Saved data entries
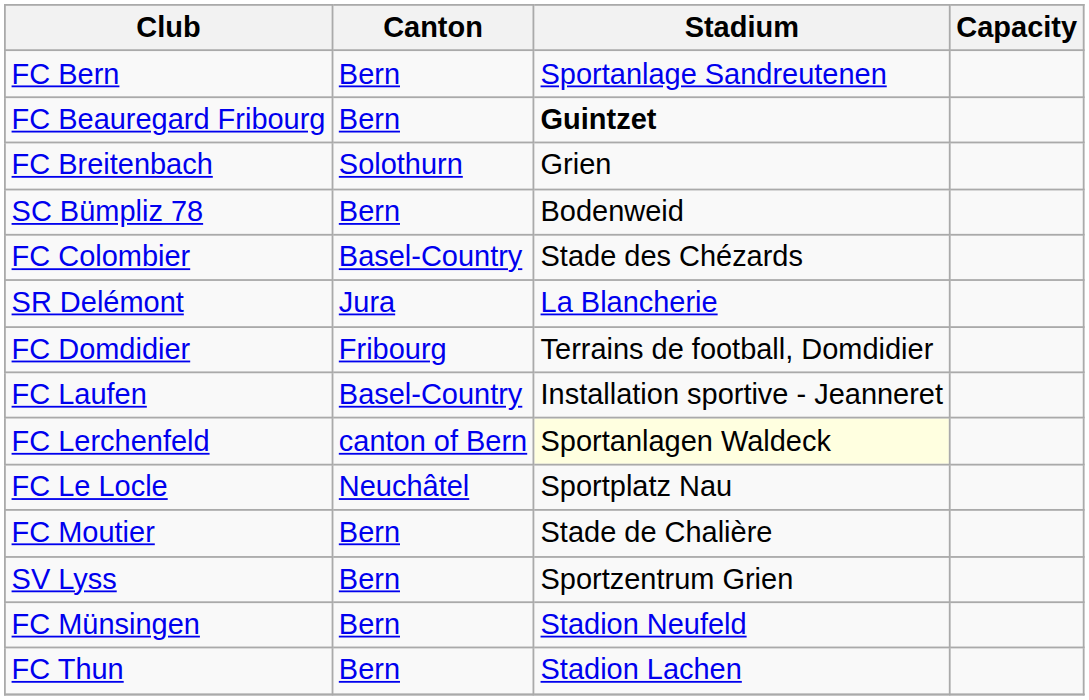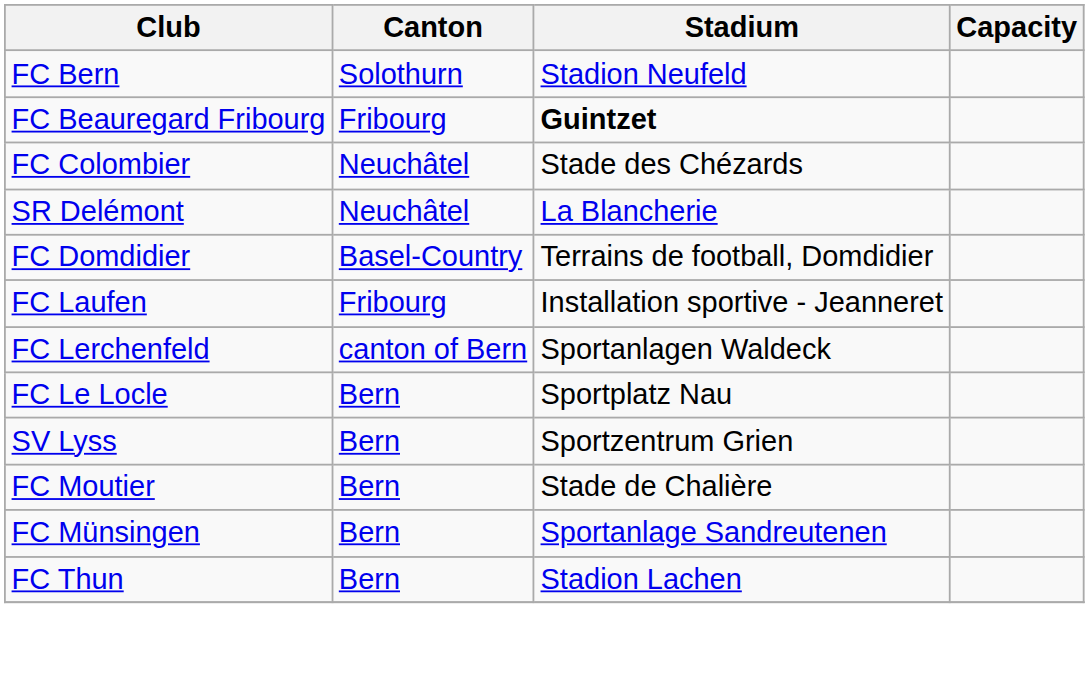FC Bern | Canton: Bern -> Solothurn
FC Bern | Stadium: Sportanlage Sandreutenen -> Stadion Neufeld
FC Beauregard Fribourg | Canton: Bern -> Fribourg
- row: FC Breitenbach | Solothurn | Grien
- row: SC Bümpliz 78 | Bern | Bodenweid
FC Colombier | Canton: Basel-Country -> Neuchâtel
SR Delémont | Canton: Jura -> Neuchâtel
FC Domdidier | Canton: Fribourg -> Basel-Country
FC Laufen | Canton: Basel-Country -> Fribourg
FC Lerchenfeld | Stadium: lightyellow background -> no background
FC Le Locle | Canton: Neuchâtel -> Bern
rows swapped: SV Lyss <-> FC Moutier
FC Münsingen | Stadium: Stadion Neufeld -> Sportanlage Sandreutenen
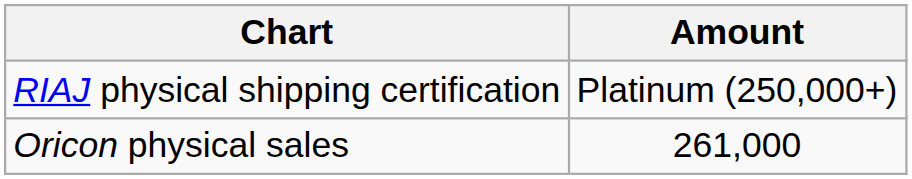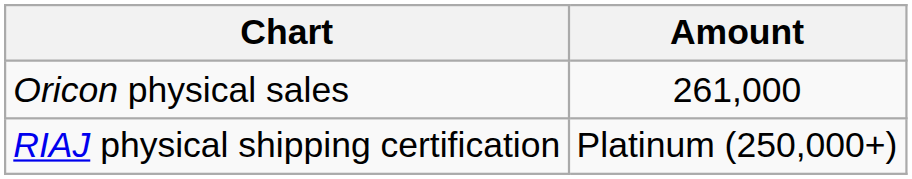rows swapped: Oricon physical sales <-> RIAJ physical shipping certification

(Short problem) Copy every line of the material above word for word, leaving out the pictures.

(Exercise result)
FC Bern | Canton: Bern -> Solothurn
FC Bern | Stadium: Sportanlage Sandreutenen -> Stadion Neufeld
FC Beauregard Fribourg | Canton: Bern -> Fribourg
- row: FC Breitenbach | Solothurn | Grien
- row: SC Bümpliz 78 | Bern | Bodenweid
FC Colombier | Canton: Basel-Country -> Neuchâtel
SR Delémont | Canton: Jura -> Neuchâtel
FC Domdidier | Canton: Fribourg -> Basel-Country
FC Laufen | Canton: Basel-Country -> Fribourg
FC Lerchenfeld | Stadium: lightyellow background -> no background
FC Le Locle | Canton: Neuchâtel -> Bern
rows swapped: SV Lyss <-> FC Moutier
FC Münsingen | Stadium: Stadion Neufeld -> Sportanlage Sandreutenen
rows swapped: Oricon physical sales <-> RIAJ physical shipping certification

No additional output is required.